Other Business Interests
The business was started in 1950, making the business 72 years old.
The deal doesn't include inventory valued at $80,000*, which ins't included in the requested price.
The real estate is leased by the company for $6,000 per Month
Why is the Current Owner Selling The Business?
There are all kinds of reasons people decide to sell businesses. Nevertheless, the real factor vs the one they say to you may be 2 entirely different things. For instance, they might state "I have way too many other responsibilities" or "I am retiring". For lots of sellers, these reasons stand. But also, for some, these may simply be reasons to attempt to hide the reality of altering demographics, increased competition, current reduction in profits, or a range of various other factors. This is why it is extremely crucial that you not count totally on a vendor's word, but instead, make use of the seller's answer combined with your total due diligence. This will repaint a more reasonable picture of the business's existing situation.
Existing Debts and Future Obligations
If the current business is in debt, which numerous companies are, then you will have reason to consider this when valuating/preparing your offer. Numerous companies borrow money in order to cover items like supplies, payroll, accounts payable, so on and so forth. Bear in mind that in some cases this can suggest that revenue margins are too thin. Many companies fall under a revolving door of taking loans as a way to pay back various other loans. In addition to debts, there may also be future commitments to take into consideration. There may be an outstanding lease on tools or the building where the business resides.
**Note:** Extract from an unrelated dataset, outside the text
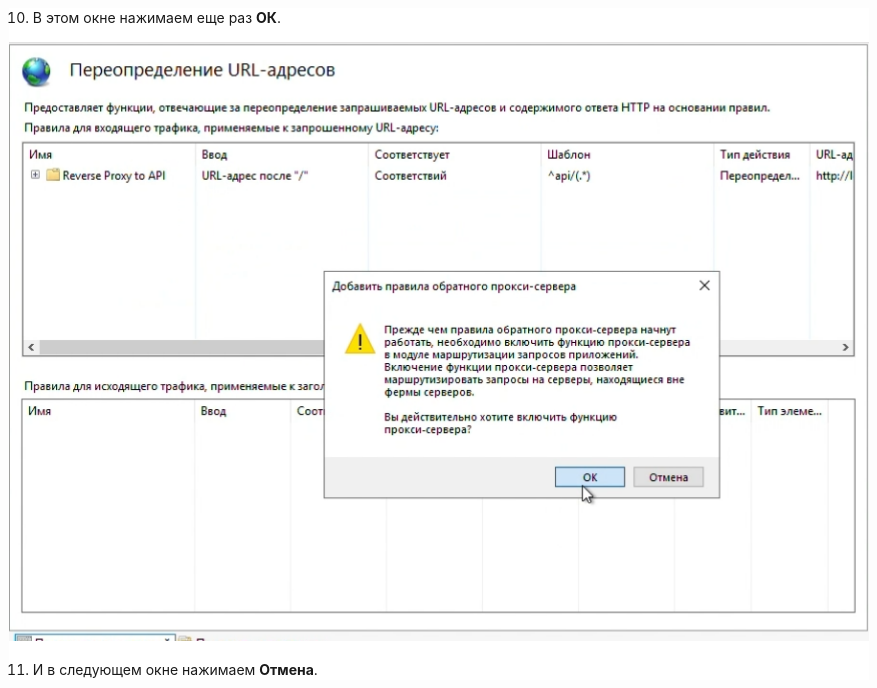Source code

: 10. В этом окне нажимаем еще раз **ОК**.

![](<../../.gitbook/assets1/14-iis.png>)

11. И в следующем окне нажимаем **Отмена**.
The business might have existing contracts with suppliers that should be fulfilled or might result in charges if terminated early.
Understanding the Customer Base, Competition and Area Demographics
How do companies in the location bring in brand-new customers? Most times, operating businesses have repeat clients, which form the core of their everyday earnings. Certain factors such as brand-new competitors growing up around the area, roadway construction, and employee turn over can influence repeat clients and also adversely influence future revenues. One important point to think about is the location of the business. Is it in an extremely trafficked shopping center, or is it hidden from the highway? Undoubtedly, the more people that see the business often, the greater the chance to build a returning customer base. A last thought is the basic area demographics. Is the business situated in a densely populated city, or is it located on the outside border of town? Just how might the regional mean house income impact future income potential?